Kemenag Perkuat Komitmen Layanan Catering Haji 2025
Kementerian Agama (Kemenag) Republik Indonesia menegaskan komitmennya untuk memastikan kenyamanan dan kepuasan jemaah haji reguler asal Indonesia menjelang pelaksanaan ibadah haji 1446 H/2025 M. Fokus utama Kemenag adalah layanan catering, yang menjadi bagian krusial dalam perjalanan spiritual jemaah haji.
Untuk itu, Kemenag meminta penyedia catering memberikan layanan terbaik, yang diwujudkan melalui penandatanganan pakta integritas. Penandatanganan ini dilakukan dalam dua tahap: pertama oleh 21 pemilik dapur catering yang melayani jemaah haji reguler di Madinah, dan kedua oleh 55 pemilik dapur catering di Mekkah.
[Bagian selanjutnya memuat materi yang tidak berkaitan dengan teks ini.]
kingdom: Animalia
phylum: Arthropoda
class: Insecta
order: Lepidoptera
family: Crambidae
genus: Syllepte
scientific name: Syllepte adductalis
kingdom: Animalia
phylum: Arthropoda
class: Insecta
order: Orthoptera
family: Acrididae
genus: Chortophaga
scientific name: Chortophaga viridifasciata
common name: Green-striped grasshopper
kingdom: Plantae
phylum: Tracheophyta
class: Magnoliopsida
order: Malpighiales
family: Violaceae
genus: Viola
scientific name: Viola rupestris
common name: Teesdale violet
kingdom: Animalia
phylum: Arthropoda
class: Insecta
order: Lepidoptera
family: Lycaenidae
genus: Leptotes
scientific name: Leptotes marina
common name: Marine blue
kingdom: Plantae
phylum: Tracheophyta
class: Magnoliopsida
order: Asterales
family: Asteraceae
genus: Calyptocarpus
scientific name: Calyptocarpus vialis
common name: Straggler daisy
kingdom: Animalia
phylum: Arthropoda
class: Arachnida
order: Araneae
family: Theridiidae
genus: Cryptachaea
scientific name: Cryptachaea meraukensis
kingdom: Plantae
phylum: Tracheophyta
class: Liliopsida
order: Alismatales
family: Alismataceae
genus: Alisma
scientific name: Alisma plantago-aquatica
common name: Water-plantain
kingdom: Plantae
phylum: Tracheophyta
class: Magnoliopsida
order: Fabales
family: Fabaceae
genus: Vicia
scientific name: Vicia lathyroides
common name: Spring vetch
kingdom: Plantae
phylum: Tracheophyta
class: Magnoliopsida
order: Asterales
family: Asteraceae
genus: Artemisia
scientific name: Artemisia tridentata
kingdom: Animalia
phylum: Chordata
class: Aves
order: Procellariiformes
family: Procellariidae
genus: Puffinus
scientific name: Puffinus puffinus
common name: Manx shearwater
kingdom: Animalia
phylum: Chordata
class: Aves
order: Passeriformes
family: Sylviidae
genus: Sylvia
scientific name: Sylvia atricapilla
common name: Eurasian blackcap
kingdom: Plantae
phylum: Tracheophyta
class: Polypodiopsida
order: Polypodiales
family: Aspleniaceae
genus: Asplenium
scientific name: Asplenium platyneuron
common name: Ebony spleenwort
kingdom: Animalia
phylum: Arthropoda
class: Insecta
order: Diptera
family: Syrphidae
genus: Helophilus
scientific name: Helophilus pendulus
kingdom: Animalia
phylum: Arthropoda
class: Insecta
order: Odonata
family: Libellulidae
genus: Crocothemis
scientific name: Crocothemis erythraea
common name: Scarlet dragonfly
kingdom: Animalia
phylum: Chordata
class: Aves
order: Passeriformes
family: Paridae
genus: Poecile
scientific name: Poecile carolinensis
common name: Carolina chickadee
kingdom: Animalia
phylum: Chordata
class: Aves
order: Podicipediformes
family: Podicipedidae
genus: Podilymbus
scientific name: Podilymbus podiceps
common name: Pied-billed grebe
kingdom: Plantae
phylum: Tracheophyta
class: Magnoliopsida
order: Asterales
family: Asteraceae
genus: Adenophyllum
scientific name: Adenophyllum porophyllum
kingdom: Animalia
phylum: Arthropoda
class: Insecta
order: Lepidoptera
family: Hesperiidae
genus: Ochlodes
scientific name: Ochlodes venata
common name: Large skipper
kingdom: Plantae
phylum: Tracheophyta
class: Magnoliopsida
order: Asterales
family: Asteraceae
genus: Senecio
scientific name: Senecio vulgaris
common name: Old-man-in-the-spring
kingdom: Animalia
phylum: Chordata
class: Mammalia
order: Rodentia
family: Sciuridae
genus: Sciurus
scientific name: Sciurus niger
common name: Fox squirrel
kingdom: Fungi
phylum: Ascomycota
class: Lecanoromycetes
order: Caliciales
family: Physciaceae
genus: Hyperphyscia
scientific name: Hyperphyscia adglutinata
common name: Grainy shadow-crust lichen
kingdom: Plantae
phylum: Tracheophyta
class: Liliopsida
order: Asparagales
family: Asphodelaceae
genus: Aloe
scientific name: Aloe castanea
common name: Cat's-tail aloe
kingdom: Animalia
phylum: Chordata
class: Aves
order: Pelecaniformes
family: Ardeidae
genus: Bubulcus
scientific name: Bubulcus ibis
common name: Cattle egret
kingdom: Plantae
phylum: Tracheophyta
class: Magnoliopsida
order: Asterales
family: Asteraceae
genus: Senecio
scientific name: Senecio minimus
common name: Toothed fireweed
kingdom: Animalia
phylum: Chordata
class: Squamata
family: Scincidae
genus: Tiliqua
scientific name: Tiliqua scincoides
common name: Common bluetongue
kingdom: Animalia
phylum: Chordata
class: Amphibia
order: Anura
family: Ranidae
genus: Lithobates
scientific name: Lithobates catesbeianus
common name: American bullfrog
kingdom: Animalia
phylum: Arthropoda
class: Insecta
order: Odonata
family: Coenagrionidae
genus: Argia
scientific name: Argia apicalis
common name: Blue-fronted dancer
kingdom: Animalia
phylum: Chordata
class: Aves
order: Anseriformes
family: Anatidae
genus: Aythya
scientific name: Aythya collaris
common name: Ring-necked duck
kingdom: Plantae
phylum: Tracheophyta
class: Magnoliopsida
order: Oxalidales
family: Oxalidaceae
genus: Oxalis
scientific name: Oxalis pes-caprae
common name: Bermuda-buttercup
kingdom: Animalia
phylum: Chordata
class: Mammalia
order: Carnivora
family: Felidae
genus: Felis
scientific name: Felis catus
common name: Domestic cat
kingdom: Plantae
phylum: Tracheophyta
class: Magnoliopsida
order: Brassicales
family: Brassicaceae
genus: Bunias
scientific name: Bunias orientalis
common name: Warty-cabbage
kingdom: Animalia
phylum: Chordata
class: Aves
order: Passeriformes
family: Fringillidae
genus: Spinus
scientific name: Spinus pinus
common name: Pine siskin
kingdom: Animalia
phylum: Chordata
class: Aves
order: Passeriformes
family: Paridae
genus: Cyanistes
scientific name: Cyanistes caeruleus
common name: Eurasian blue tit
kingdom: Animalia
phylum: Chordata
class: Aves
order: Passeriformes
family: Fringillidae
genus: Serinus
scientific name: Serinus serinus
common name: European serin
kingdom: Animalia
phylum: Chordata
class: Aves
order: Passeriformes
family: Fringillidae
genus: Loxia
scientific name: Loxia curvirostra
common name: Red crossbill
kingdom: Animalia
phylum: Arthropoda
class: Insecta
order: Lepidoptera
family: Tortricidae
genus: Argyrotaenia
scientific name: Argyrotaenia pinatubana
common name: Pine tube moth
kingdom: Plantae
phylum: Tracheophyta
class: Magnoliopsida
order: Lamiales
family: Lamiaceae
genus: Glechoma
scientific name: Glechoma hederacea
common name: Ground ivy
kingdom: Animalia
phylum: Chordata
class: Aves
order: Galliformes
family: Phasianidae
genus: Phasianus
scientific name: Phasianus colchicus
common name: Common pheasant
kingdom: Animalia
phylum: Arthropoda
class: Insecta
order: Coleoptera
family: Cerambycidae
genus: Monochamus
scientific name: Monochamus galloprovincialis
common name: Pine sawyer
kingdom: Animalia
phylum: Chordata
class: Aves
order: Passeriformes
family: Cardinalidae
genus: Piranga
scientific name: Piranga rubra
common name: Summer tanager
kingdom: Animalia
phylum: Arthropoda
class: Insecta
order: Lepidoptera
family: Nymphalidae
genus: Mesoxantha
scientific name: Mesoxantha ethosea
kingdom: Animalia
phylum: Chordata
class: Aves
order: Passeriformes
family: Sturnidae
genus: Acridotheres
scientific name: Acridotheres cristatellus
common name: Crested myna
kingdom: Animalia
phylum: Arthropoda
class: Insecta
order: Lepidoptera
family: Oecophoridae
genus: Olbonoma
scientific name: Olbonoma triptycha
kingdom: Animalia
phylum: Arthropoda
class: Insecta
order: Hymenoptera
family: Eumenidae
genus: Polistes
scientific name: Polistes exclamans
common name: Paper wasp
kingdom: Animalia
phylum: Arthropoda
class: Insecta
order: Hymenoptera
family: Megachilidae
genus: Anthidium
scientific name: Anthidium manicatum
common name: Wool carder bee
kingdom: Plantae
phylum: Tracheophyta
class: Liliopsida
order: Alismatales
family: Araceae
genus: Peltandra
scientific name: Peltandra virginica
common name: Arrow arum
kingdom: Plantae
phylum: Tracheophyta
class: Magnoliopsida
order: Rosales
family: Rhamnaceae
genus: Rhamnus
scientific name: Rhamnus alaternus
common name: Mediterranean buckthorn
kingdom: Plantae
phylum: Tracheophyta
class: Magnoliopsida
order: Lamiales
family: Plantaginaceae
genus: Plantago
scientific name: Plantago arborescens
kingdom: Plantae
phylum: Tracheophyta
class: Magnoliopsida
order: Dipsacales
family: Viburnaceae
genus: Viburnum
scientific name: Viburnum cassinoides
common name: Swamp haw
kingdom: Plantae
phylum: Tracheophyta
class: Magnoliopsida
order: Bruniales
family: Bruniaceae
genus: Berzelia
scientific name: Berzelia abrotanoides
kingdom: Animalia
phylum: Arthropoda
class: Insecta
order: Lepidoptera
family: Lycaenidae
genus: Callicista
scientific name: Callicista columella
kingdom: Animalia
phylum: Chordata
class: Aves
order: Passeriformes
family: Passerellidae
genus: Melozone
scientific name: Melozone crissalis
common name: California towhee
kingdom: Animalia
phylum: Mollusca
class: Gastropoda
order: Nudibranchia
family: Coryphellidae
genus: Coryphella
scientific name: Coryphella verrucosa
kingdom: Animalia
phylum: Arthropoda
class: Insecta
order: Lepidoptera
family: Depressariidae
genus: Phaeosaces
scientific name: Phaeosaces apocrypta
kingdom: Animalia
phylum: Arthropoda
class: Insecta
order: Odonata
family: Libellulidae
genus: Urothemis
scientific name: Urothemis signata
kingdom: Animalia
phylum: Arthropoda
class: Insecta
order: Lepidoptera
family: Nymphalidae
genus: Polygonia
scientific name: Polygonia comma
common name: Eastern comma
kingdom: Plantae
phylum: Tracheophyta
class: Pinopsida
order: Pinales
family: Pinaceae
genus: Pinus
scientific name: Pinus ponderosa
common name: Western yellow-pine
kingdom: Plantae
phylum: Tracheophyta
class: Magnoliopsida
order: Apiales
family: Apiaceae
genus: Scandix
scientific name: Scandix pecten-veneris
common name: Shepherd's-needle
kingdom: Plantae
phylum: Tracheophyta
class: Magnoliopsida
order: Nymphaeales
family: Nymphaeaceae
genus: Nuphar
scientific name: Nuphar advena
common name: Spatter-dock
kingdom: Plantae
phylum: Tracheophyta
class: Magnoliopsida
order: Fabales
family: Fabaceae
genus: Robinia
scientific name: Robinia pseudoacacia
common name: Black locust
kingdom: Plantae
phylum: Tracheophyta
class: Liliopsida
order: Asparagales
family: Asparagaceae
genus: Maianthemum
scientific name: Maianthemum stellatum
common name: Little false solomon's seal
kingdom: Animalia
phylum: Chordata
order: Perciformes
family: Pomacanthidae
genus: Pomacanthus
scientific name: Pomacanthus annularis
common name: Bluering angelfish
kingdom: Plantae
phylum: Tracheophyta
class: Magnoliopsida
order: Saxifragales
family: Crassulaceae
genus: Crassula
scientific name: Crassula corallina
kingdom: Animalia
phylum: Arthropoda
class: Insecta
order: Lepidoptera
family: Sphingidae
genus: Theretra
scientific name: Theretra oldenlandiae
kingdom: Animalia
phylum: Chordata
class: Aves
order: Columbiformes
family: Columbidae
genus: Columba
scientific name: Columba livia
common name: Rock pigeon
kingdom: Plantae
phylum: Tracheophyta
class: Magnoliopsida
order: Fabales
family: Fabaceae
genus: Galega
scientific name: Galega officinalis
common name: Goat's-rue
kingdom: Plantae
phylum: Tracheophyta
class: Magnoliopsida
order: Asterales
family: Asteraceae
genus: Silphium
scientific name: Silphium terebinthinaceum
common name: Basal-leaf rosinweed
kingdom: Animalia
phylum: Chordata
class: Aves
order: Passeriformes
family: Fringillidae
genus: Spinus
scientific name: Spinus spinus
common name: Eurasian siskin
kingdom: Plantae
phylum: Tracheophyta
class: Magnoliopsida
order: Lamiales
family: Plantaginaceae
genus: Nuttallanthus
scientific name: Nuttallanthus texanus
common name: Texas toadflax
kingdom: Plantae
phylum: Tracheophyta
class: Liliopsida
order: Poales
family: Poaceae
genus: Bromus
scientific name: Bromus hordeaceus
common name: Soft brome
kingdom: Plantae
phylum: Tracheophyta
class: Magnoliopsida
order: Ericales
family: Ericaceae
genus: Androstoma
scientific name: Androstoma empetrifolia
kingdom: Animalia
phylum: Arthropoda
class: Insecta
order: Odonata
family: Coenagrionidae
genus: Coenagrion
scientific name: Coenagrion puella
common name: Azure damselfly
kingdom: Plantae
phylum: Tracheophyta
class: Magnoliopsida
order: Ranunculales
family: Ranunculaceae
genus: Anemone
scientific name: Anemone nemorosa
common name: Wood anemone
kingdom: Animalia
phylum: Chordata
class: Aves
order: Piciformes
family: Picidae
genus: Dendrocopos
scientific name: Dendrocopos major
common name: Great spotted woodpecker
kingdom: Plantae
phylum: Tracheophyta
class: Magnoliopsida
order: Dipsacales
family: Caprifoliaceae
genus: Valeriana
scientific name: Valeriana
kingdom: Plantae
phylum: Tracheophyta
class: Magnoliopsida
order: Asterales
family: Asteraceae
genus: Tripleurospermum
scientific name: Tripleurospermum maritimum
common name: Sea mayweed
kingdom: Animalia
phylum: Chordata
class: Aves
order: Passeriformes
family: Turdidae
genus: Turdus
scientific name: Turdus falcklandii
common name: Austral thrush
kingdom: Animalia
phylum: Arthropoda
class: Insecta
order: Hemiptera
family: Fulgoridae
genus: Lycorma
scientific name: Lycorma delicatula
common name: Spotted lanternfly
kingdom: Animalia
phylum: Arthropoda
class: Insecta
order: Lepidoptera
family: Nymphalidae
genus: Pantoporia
Langkah ini menjadi terobosan baru dalam penyelenggaraan haji tahun ini, yang hanya berjarak kurang dari dua bulan dari jadwal pemberangkatan.
Direktur Jenderal Penyelenggaraan Haji dan Umrah (PHU) Kemenag, Hilman Latief, menyampaikan bahwa pakta tersebut bertujuan untuk memastikan komitmen kuat dari para penyedia catering. “Kita meminta komitmen yang terbaik dari seluruh syarikah (perusahaan) untuk bersungguh-sungguh, dengan komitmen yang kuat karena mereka diberikan amanah untuk melayani jemaah haji Indonesia,” ujar Hilman di Jeddah, Jumat (13/3/2025).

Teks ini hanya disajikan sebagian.